Monica e Agostino. Madre e figlio. Due vite geneticamente legate, due percorsi di fede differenti ma con un identico culmine: la perfezione in Dio. Santa Monica e Sant’Agostino. Due esempi dai quali imparare che si può giungere attraverso varie strade alla Via, alla Verità e alla Vita. Singolare il legame che ha caratterizzato il loro cammino terreno. Le loro vite intrecciate si sciolgono in percorsi paralleli per poi riannodarsi: entrambi santi, sono tra le più belle testimonianze nella storia del cristianesimo.

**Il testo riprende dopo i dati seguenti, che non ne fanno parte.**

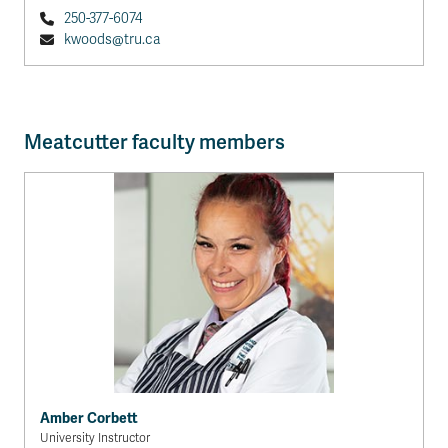
250-377-6074
kwoods@tru.ca
Meatcutter faculty members
Amber Corbett
University Instructor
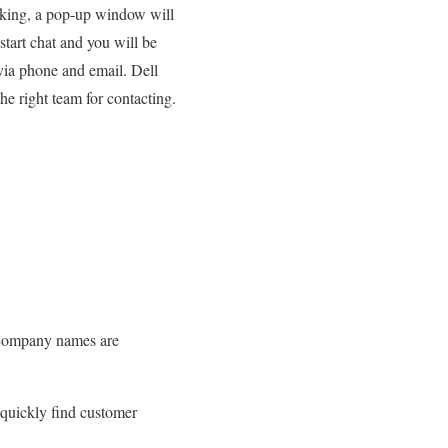
licking, a pop-up window will
start chat and you will be
via phone and email. Dell
he right team for contacting.
d company names are
 quickly find customer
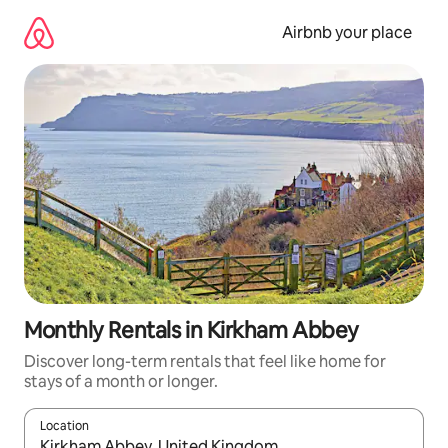
Skip
to
Airbnb your place
content
Monthly Rentals in Kirkham Abbey
Discover long-term rentals that feel like home for
stays of a month or longer.
Location
When results are available, navigate with the up and down arro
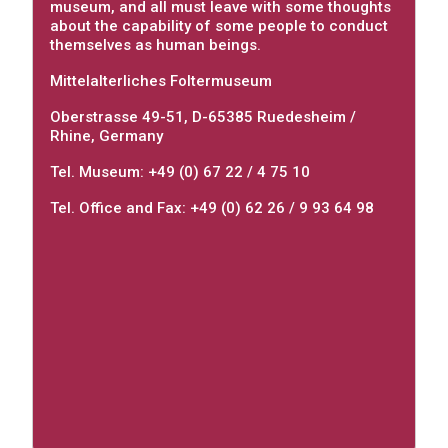
museum, and all must leave with some thoughts
about the capability of some people to conduct
themselves as human beings.
Mittelalterliches Foltermuseum
Oberstrasse 49-51, D-65385 Ruedesheim /
Rhine, Germany
Tel. Museum: +49 (0) 67 22 / 4 75 10
Tel. Office and Fax: +49 (0) 62 26 / 9 93 64 98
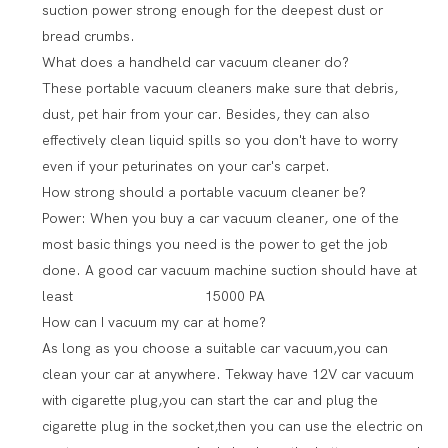
suction power strong enough for the deepest dust or
bread crumbs.
What does a handheld car vacuum cleaner do?
These portable vacuum cleaners make sure that debris,
dust, pet hair from your car. Besides, they can also
effectively clean liquid spills so you don't have to worry
even if your peturinates on your car's carpet.
How strong should a portable vacuum cleaner be?
Power: When you buy a car vacuum cleaner, one of the
most basic things you need is the power to get the job
done. A good car vacuum machine suction should have at
least 15000 PA
How can I vacuum my car at home?
As long as you choose a suitable car vacuum,you can
clean your car at anywhere. Tekway have 12V car vacuum
with cigarette plug,you can start the car and plug the
cigarette plug in the socket,then you can use the electric on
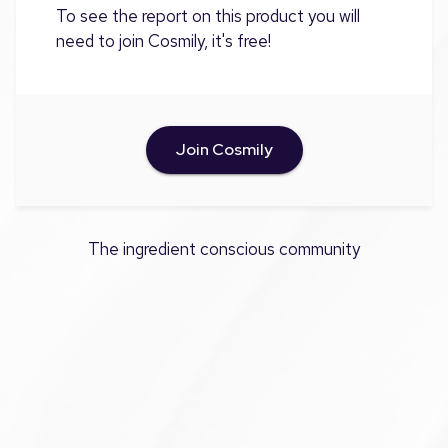
To see the report on this product you will
need to join Cosmily, it's free!
Join Cosmily
The ingredient conscious community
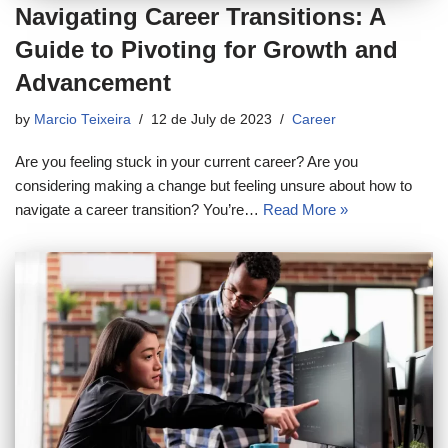
Navigating Career Transitions: A
Guide to Pivoting for Growth and
Advancement
by
Marcio Teixeira
12 de July de 2023
Career
Are you feeling stuck in your current career? Are you
considering making a change but feeling unsure about how to
navigate a career transition? You’re…
Read More »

“All’avvicinarsi del giorno in cui doveva uscire di questa vita, giorno a te noto, ignoto a noi, accadde, per opera tua, io credo, secondo i tuoi misteriosi ordinamenti, che ci trovassimo lei ed io soli, appoggiati a una finestra prospiciente il giardino della casa che ci ospitava, là, presso Ostia Tiberina, lontani dai rumori della folla, intenti a ristorarci dalla fatica di un lungo viaggio in vista della traversata del mare. Conversavamo, dunque, soli con grande dolcezza. Dimentichi delle cose passate e protesi verso quelle che stanno innanzi (Ph 3,13), cercavamo fra noi alla presenza della verità, che sei tu (Cf. Gv Jn 14,6), quale sarebbe stata la vita eterna dei santi, che occhio non vide, orecchio non udì, né sorse in cuore d’uomo (1Co 2,9 Cf. Is Is 64,4). Aprivamo avidamente la bocca del cuore al getto superno della tua fonte, la fonte della vita, che è presso di te (Ps 35,10), per esserne irrorati secondo il nostro potere e quindi concepire in qualche modo una realtà così alta.”